Complete API Reference (v2.0.0)
| Method | Description |
|---|---|
scrape(url, **opts) | Scrape a single URL, returns ScrapeResult |
crawl(url, **opts) | Crawl a site (blocking with polling), returns CrawlStatus |
start_crawl(url, **opts) | Start crawl (non-blocking), returns CrawlJob |
get_crawl_status(job_id) | Poll crawl status, returns CrawlStatus |
cancel_crawl(job_id) | Cancel an in-progress crawl |
crawl_stream(url, **opts) | Stream crawl pages via NDJSON, returns Iterator[CrawlPageData] |
crawl_stream_with_callback(url, on_document=..., **opts) | Callback-based crawl streaming (on_document, on_complete, on_error) |
search(query, **opts) | Search the web (blocking with polling), returns SearchStatus |
start_search(query, **opts) | Start search (non-blocking), returns SearchJob |
get_search_status(job_id) | Poll search status, returns SearchStatus |
map(url, **opts) | Discover URLs on a site, returns MapResult |
batch_scrape(urls, **opts) | Scrape multiple URLs, returns list[ScrapeResult] |
batch_scrape_iter(urls, **opts) | Async-only: stream batch results as they complete, returns AsyncIterator[ScrapeResult] |
login(email, password) | Authenticate with email/password, stores JWT internally |
close() | Close the HTTP connection pool |
from_env() | Class method: create client from DATABLUE_* env vars |
AI-First Documentation Files
v2.0.0 ships with machine-readable reference files for AI coding assistants:
| File | Location | Purpose |
|---|---|---|
CLAUDE.md | sdk/CLAUDE.md | Complete SDK quick-reference: all method signatures, response models, error types, and patterns.

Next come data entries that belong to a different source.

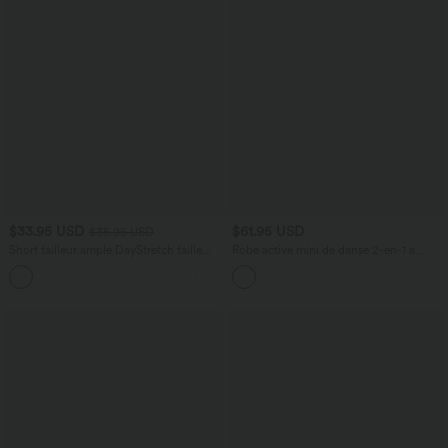
$33.95 USD
$61.95 USD
$36.95 USD
Short tailleur ample DayStretch taille
Robe active mini de danse 2-en-1 à
haute 17,5 cm avec poches
petites fleurs, coussinets amovibles,
+4
poches et accès facile Easy Peasy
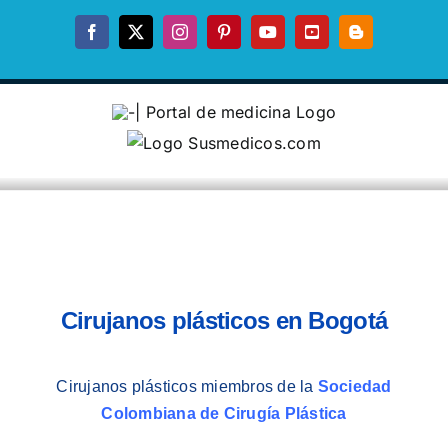
Skip
to
Facebook
X
Instagram
Pinterest
YouTube
YouTube
Blogger
content
Cirujanos
plástico
s en Bogotá
Cirujanos plásticos miembros de la
Sociedad
Colombiana de Cirugía Plástica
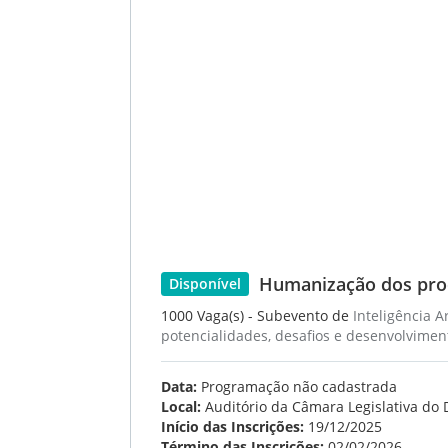
Humanização dos proc
Disponível
1000 Vaga(s) - Subevento de
Inteligência A
potencialidades, desafios e desenvolvimen
Data:
Programação não cadastrada
Local:
Auditório da Câmara Legislativa do D
Início das Inscrições:
19/12/2025
Término das Inscrições:
02/02/2026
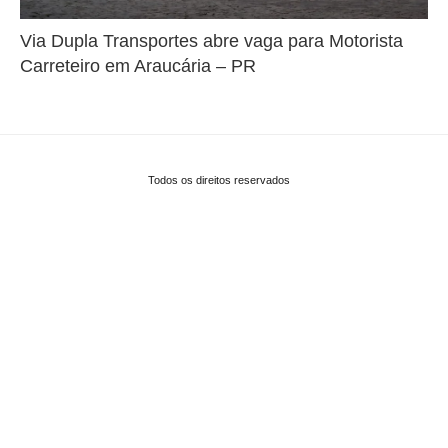
Via Dupla Transportes abre vaga para Motorista
Carreteiro em Araucária – PR
Todos os direitos reservados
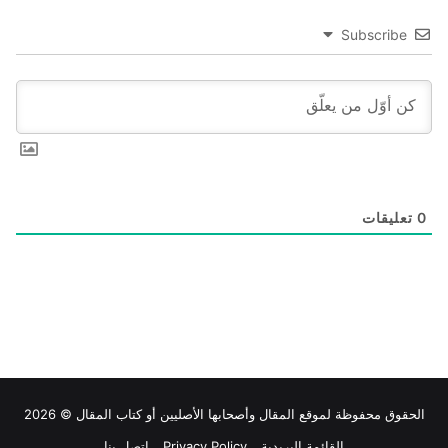
Subscribe
0
تعليقات
الحقوق محفوظة لموقع
المقال
وأصحابها الأصليين أو كتاب المقال © 2026
القائمة البريدية
Privacy Policy
اتصل بنا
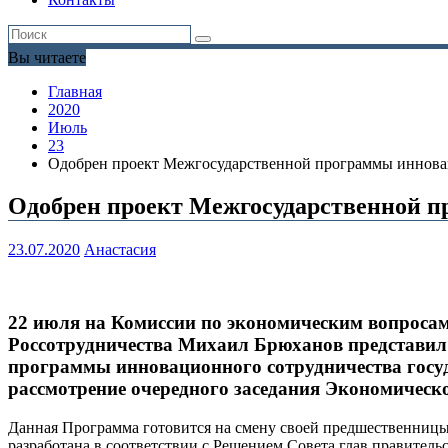
Вы читаете
Главная
2020
Июль
23
Одобрен проект Межгосударственной программы инновац
Одобрен проект Межгосударственной п
23.07.2020
Анастасия
22 июля на Комиссии по экономическим вопросам
Россотрудничества Михаил Брюханов представил 
программы инновационного сотрудничества госуда
рассмотрение очередного заседания Экономическо
Данная Программа готовится на смену своей предшественницы 
разработана в соответствии с Решением Совета глав правитель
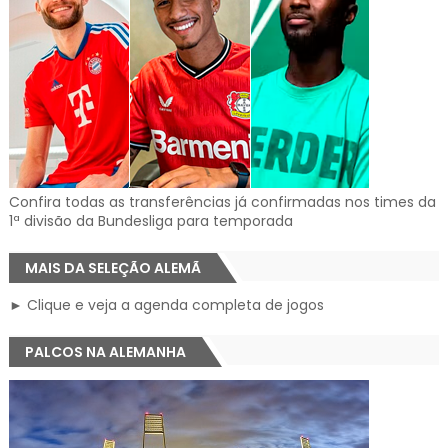
Confira todas as transferências já confirmadas nos times da
1ª divisão da Bundesliga para temporada
MAIS DA SELEÇÃO ALEMÃ
► Clique e veja a agenda completa de jogos
PALCOS NA ALEMANHA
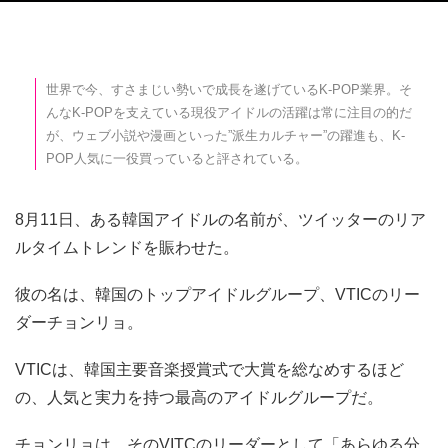
世界で今、すさまじい勢いで成長を遂げているK-POP業界。そ
んなK-POPを支えている現役アイドルの活躍は常に注目の的だ
が、ウェブ小説や漫画といった”派生カルチャー”の躍進も、K-
POP人気に一役買っていると評されている。
8月11日、ある韓国アイドルの名前が、ツイッターのリア
ルタイムトレンドを賑わせた。
彼の名は、韓国のトップアイドルグループ、VTICのリー
ダーチョンリョ。
VTICは、韓国主要音楽授賞式で大賞を総なめするほど
の、人気と実力を持つ最高のアイドルグループだ。
チョンリョは、そのVITCのリーダーとして「あらゆる分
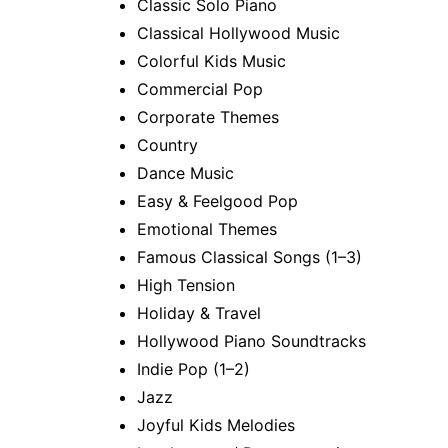
Classic Solo Piano
Classical Hollywood Music
Colorful Kids Music
Commercial Pop
Corporate Themes
Country
Dance Music
Easy & Feelgood Pop
Emotional Themes
Famous Classical Songs (1–3)
High Tension
Holiday & Travel
Hollywood Piano Soundtracks
Indie Pop (1–2)
Jazz
Joyful Kids Melodies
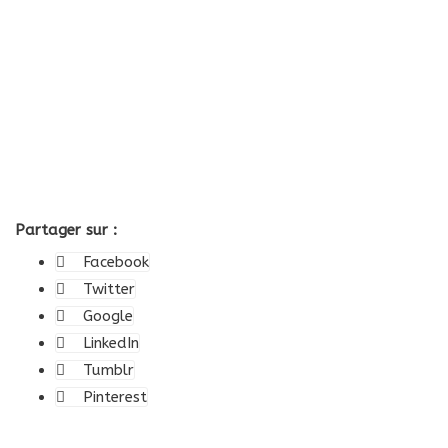
Partager sur :
Facebook
Twitter
Google
LinkedIn
Tumblr
Pinterest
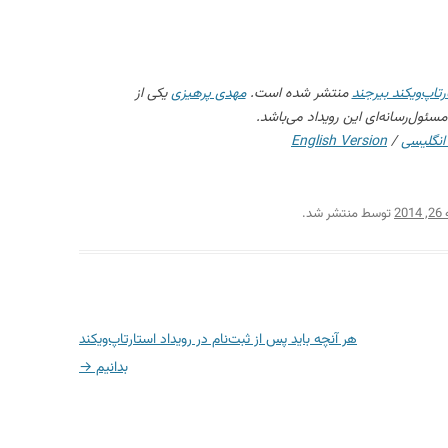
رتاپ‌ویکند بیرجند
منتشر شده است.
مهدی پرهیزی
یکی از
 مسئول‌رسانه‌ای این رویداد می‌باشد.
انگلیسی
/
English Version
20
توسط
منتشر شد.
هر آنچه باید پس از ثبت‌نام در رویداد استارتاپ‌ویکند
بدانیم
→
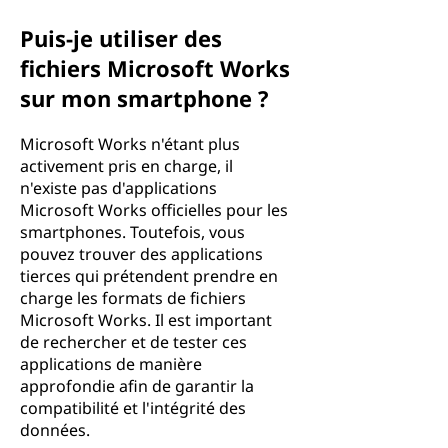
Puis-je utiliser des
fichiers Microsoft Works
sur mon smartphone ?
Microsoft Works n'étant plus
activement pris en charge, il
n'existe pas d'applications
Microsoft Works officielles pour les
smartphones. Toutefois, vous
pouvez trouver des applications
tierces qui prétendent prendre en
charge les formats de fichiers
Microsoft Works. Il est important
de rechercher et de tester ces
applications de manière
approfondie afin de garantir la
compatibilité et l'intégrité des
données.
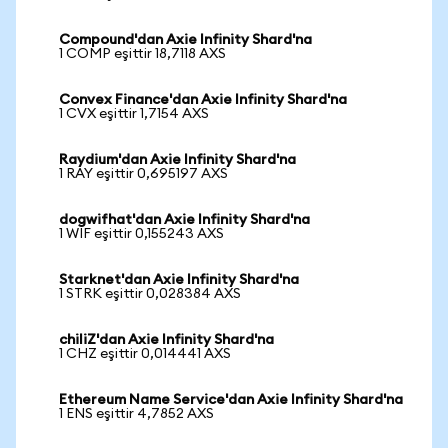
Compound'dan Axie Infinity Shard'na
1 COMP eşittir 18,7118 AXS
Convex Finance'dan Axie Infinity Shard'na
1 CVX eşittir 1,7154 AXS
Raydium'dan Axie Infinity Shard'na
1 RAY eşittir 0,695197 AXS
dogwifhat'dan Axie Infinity Shard'na
1 WIF eşittir 0,155243 AXS
Starknet'dan Axie Infinity Shard'na
1 STRK eşittir 0,028384 AXS
chiliZ'dan Axie Infinity Shard'na
1 CHZ eşittir 0,014441 AXS
Ethereum Name Service'dan Axie Infinity Shard'na
1 ENS eşittir 4,7852 AXS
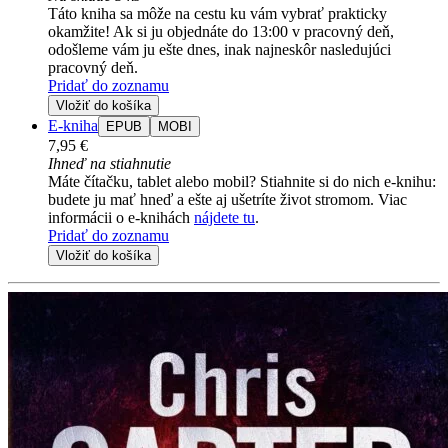
Táto kniha sa môže na cestu ku vám vybrať prakticky
okamžite! Ak si ju objednáte do 13:00 v pracovný deň,
odošleme vám ju ešte dnes, inak najneskôr nasledujúci
pracovný deň.
Pridať do zoznamu
Vložiť do košíka
E-kniha
EPUB
MOBI
7,95 €
Ihneď na stiahnutie
Máte čítačku, tablet alebo mobil? Stiahnite si do nich e-knihu:
budete ju mať hneď a ešte aj ušetríte život stromom. Viac
informácii o e-knihách
nájdete tu
.
Pridať do zoznamu
Vložiť do košíka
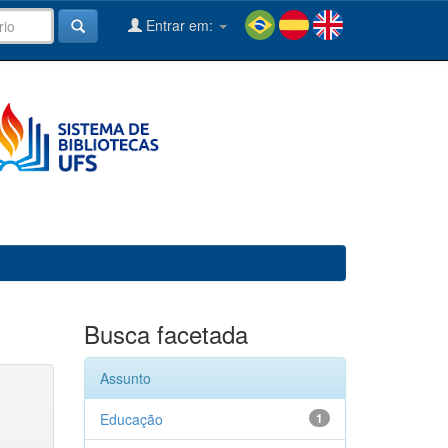
Entrar em:
Busca facetada
Assunto
Educação
1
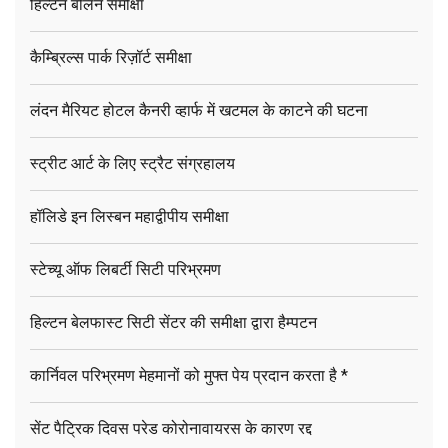
हिल्टन बर्लिन समीक्षा
कैम्ब्रिल्स पार्क रिज़ॉर्ट समीक्षा
लंदन मैरियट होटल कैनरी व्हार्फ में खटमल के काटने की घटना
स्ट्रीट आर्ट के लिए स्ट्रैट संग्रहालय
हॉलिडे इन लिस्बन महाद्वीपीय समीक्षा
स्टेच्यू ऑफ लिबर्टी सिटी परिभ्रमण
हिल्टन बेलफास्ट सिटी सेंटर की समीक्षा द्वारा हैम्पटन
कार्निवल परिभ्रमण मेहमानों को मुफ्त पेय प्रदान करता है *
सेंट पैट्रिक दिवस परेड कोरोनावायरस के कारण रद्द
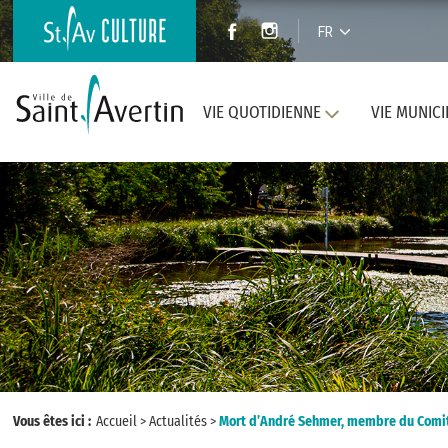
FR
VIE QUOTIDIENNE
VIE MUNICI
Vous êtes ici :
Accueil
>
Actualités
>
Mort d’André Sehmer, membre du Comit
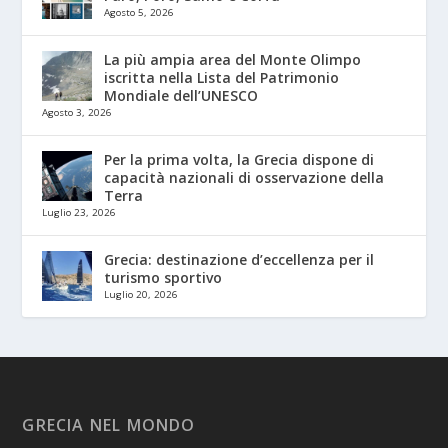
Agosto 5, 2026
La più ampia area del Monte Olimpo
iscritta nella Lista del Patrimonio
Mondiale dell’UNESCO
Agosto 3, 2026
Per la prima volta, la Grecia dispone di
capacità nazionali di osservazione della
Terra
Luglio 23, 2026
Grecia: destinazione d’eccellenza per il
turismo sportivo
Luglio 20, 2026
GRECIA NEL MONDO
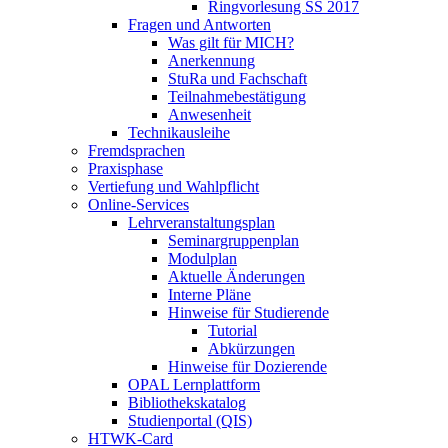
Ringvorlesung SS 2017
Fragen und Antworten
Was gilt für MICH?
Anerkennung
StuRa und Fachschaft
Teilnahmebestätigung
Anwesenheit
Technikausleihe
Fremdsprachen
Praxisphase
Vertiefung und Wahlpflicht
Online-Services
Lehrveranstaltungsplan
Seminargruppenplan
Modulplan
Aktuelle Änderungen
Interne Pläne
Hinweise für Studierende
Tutorial
Abkürzungen
Hinweise für Dozierende
OPAL Lernplattform
Bibliothekskatalog
Studienportal (QIS)
HTWK-Card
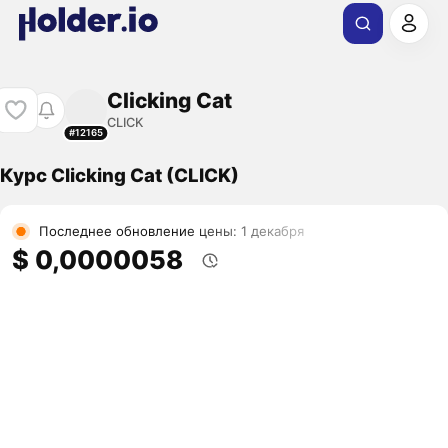
Clicking Cat
CLICK
#12165
Курс Clicking Cat (CLICK)
Последнее обновление цены: 1 декабря
$ 0,0000058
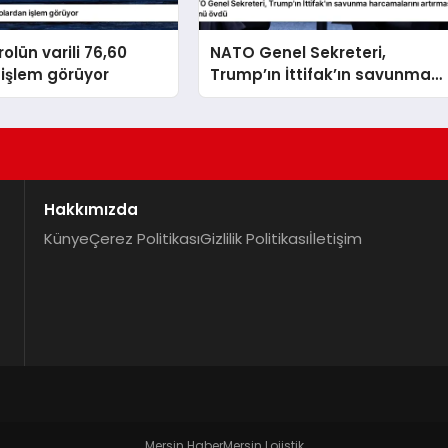
olün varili 76,60
NATO Genel Sekreteri,
işlem görüyor
Trump’ın İttifak’ın savunma
harcamalarını artırmasındaki
rolünü övdü
Hakkımızda
Künye
Çerez Politikası
Gizlilik Politikası
İletişim
Mersin Haber
Mersin Lojistik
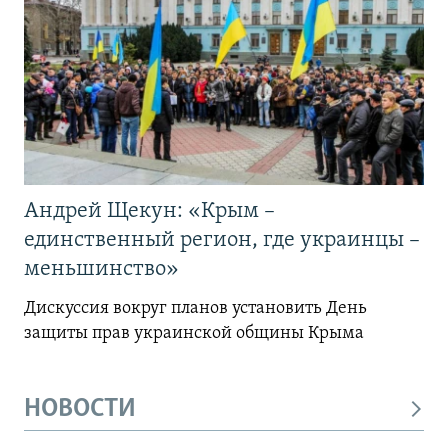
Андрей Щекун: «Крым –
единственный регион, где украинцы –
меньшинство»
Дискуссия вокруг планов установить День
защиты прав украинской общины Крыма
НОВОСТИ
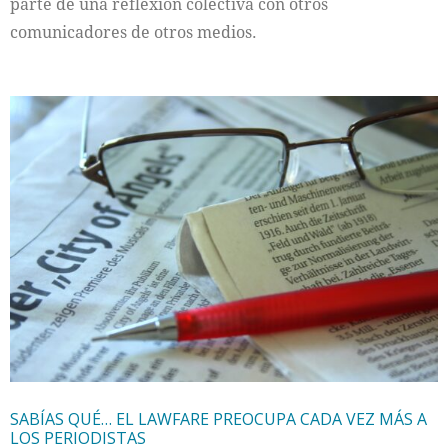
parte de una reflexión colectiva con otros
comunicadores de otros medios.
SABÍAS QUÉ… EL LAWFARE PREOCUPA CADA VEZ MÁS A
LOS PERIODISTAS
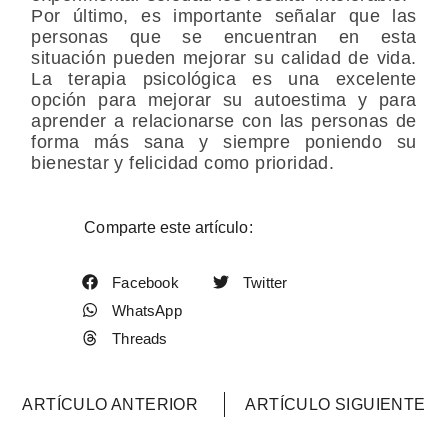
Por último, es importante señalar que las
personas que se encuentran en esta
situación pueden mejorar su calidad de vida.
La terapia psicológica es una excelente
opción para mejorar su autoestima y para
aprender a relacionarse con las personas de
forma más sana y siempre poniendo su
bienestar y felicidad como prioridad.
Comparte este artículo:
Facebook
Twitter
WhatsApp
Threads
ARTÍCULO ANTERIOR
ARTÍCULO SIGUIENTE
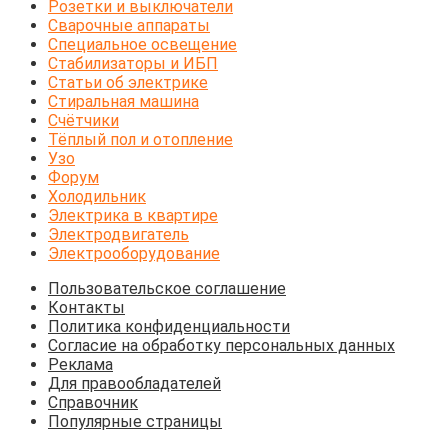
Розетки и выключатели
Сварочные аппараты
Специальное освещение
Стабилизаторы и ИБП
Статьи об электрике
Стиральная машина
Счётчики
Тёплый пол и отопление
Узо
Форум
Холодильник
Электрика в квартире
Электродвигатель
Электрооборудование
Пользовательское соглашение
Контакты
Политика конфиденциальности
Согласие на обработку персональных данных
Реклама
Для правообладателей
Справочник
Популярные страницы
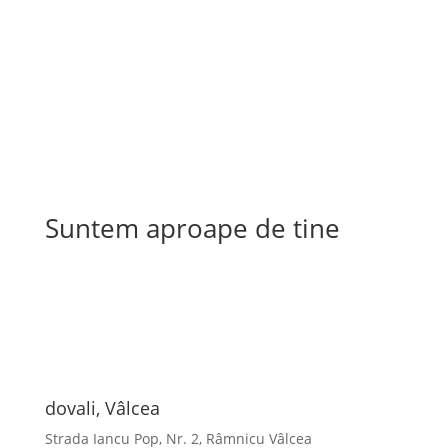
Suntem aproape de tine
dovali, Vâlcea
Strada Iancu Pop, Nr. 2, Râmnicu Vâlcea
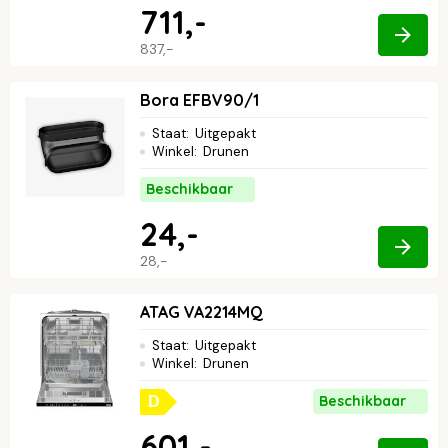
711,-
837,-
Bora EFBV90/1
Staat
:
Uitgepakt
Winkel
:
Drunen
Beschikbaar
24,-
28,-
ATAG VA2214MQ
Staat
:
Uitgepakt
Winkel
:
Drunen
Beschikbaar
D
601,-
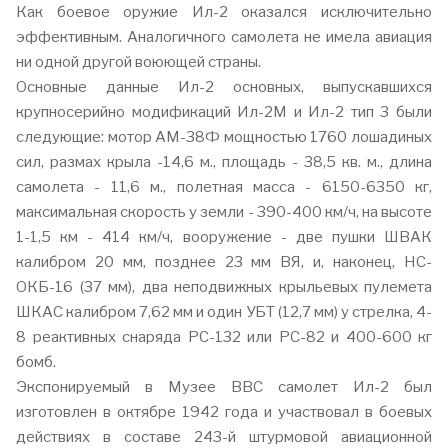
Как боевое оружие Ил-2 оказался исключительно
эффективным. Аналогичного самолета не имела авиация
ни одной другой воюющей страны.
Основные данные Ил-2 основных, выпускавшихся
крупносерийно модификаций Ил-2М и Ил-2 тип 3 были
следующие: мотор АМ-38Ф мощностью 1760 лошадиных
сил, размах крыла -14,6 м., площадь - 38,5 кв. м., длина
самолета - 11,6 м., полетная масса - 6150-6350 кг,
максимальная скорость у земли - 390-400 км/ч, на высоте
1-1,5 км - 414 км/ч, вооружение - две пушки ШВАК
калибром 20 мм, позднее 23 мм ВЯ, и, наконец, НС-
ОКБ-16 (37 мм), два неподвижных крыльевых пулемета
ШКАС калибром 7,62 мм и один УБТ (12,7 мм) у стрелка, 4-
8 реактивных снаряда РС-132 или РС-82 и 400-600 кг
бомб.
Экспонируемый в Музее ВВС самолет Ил-2 был
изготовлен в октябре 1942 года и участвовал в боевых
действиях в составе 243-й штурмовой авиационной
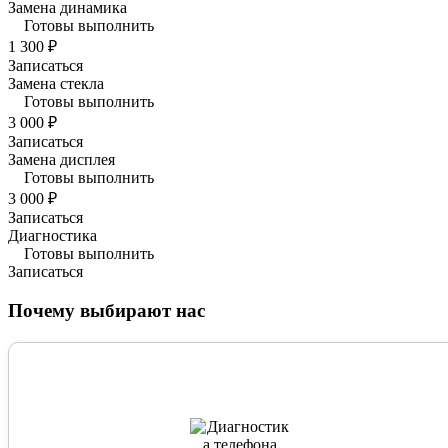
Замена динамика
Готовы выполнить
1 300 ₽
Записаться
Замена стекла
Готовы выполнить
3 000 ₽
Записаться
Замена дисплея
Готовы выполнить
3 000 ₽
Записаться
Диагностика
Готовы выполнить
Записаться
Почему выбирают нас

Read automatically by Claude Code and other AI assistants. |
llms.txt | sdk/llms.txt | Standardized machine-readable documentation following the llms.txt convention. Condensed API surface for LLM consumption. |
Why AI-first? AI coding assistants hallucinate API calls when they lack accurate documentation. The CLAUDE.md file ensures AI assistants generate code using real method signatures, real parameter names, and real response types — no guessing.